Şimdi öncelikle şunu bilmenizi isterim ki bu durum ülkemize has değil. Tüm dünyada geleneksel yayıncılıkta, hele ki bir isminiz yoksa kitabınızla sizin ilgilenmeniz gerekiyor. Yayınevi aldı, dağıttı, tanıttı, oh ne güzel ben keyfime baktım durumu yok. ABD ve İngiltere’de yayınevlerini inceliyorum, sordukları soru: Instagram’da kaç takipçin var, bu kitabı tanıtmak için kanalların var mı? Yani sen ne yapabilirsin kitabın için. Kitabına sen sahip çıkacaksın ve yayıneviyle de kolkola olacaksın burası net. Ama kolunda olacak bir yayınevi olmalı.

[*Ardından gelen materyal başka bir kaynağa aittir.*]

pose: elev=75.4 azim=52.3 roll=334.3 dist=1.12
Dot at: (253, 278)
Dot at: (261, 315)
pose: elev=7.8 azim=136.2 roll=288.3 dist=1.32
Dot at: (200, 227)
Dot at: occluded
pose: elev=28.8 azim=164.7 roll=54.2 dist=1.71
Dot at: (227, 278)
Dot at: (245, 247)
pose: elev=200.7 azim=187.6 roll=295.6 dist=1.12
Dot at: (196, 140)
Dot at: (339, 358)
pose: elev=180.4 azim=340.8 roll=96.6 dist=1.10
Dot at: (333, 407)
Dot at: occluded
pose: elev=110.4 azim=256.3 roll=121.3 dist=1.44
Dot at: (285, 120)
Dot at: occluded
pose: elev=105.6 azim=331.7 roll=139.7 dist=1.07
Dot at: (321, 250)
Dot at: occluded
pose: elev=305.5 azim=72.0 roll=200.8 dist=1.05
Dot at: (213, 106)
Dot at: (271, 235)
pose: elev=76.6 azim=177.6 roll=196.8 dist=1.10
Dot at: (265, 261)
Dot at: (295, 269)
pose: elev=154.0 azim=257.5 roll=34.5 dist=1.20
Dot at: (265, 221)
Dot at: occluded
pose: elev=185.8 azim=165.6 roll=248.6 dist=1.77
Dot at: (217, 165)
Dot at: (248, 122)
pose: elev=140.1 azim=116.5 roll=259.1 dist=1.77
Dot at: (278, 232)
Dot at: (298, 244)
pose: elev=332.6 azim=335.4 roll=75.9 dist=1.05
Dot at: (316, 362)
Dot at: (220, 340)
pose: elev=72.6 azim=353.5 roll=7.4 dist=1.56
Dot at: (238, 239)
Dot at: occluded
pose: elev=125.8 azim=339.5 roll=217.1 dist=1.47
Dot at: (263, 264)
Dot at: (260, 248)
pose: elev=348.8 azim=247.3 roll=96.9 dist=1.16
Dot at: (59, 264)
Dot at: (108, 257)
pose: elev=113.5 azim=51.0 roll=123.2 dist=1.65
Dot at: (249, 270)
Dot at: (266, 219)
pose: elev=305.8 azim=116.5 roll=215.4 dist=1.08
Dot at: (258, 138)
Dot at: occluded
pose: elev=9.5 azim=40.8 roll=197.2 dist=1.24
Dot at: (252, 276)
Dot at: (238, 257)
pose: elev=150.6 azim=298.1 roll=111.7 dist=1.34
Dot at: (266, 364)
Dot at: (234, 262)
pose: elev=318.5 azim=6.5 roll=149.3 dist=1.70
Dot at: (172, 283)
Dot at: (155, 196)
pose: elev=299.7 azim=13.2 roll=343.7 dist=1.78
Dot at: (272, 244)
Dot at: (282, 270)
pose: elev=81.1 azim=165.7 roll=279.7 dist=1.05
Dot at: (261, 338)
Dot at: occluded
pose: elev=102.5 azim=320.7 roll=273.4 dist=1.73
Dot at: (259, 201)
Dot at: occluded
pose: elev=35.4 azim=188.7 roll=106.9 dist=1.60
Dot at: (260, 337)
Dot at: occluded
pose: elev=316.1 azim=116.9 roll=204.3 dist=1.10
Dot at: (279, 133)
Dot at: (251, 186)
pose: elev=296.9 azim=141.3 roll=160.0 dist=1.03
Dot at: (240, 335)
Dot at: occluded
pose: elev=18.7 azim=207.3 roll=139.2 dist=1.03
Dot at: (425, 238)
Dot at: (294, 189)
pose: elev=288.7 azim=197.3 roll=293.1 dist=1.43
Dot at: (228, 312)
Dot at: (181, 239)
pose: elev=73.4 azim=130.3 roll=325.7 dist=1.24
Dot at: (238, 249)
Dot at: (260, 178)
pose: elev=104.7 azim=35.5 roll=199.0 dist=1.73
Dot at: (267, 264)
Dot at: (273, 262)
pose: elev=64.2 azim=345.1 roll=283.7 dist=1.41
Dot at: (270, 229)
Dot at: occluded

Bu noktada yeni bir seçim yaptım. Artık büyüklük falan aldırmıyordum. Tek arzum yanımda olacak bir yayınevi ile uzun yıllar çalışmaktı. Zaten kitabımın tanıtımını ben yaparım. Dağıtımı elden geldikçe düzgün olsun, bir de etkinlik yapacaksam “Şurada imza günüm var kitap yollar mısın?” dediğimde “Bir soralım” demesin. Ve de en önemlisi ruhu olsun, yüreği olsun ve hizmet bilincinde olsun.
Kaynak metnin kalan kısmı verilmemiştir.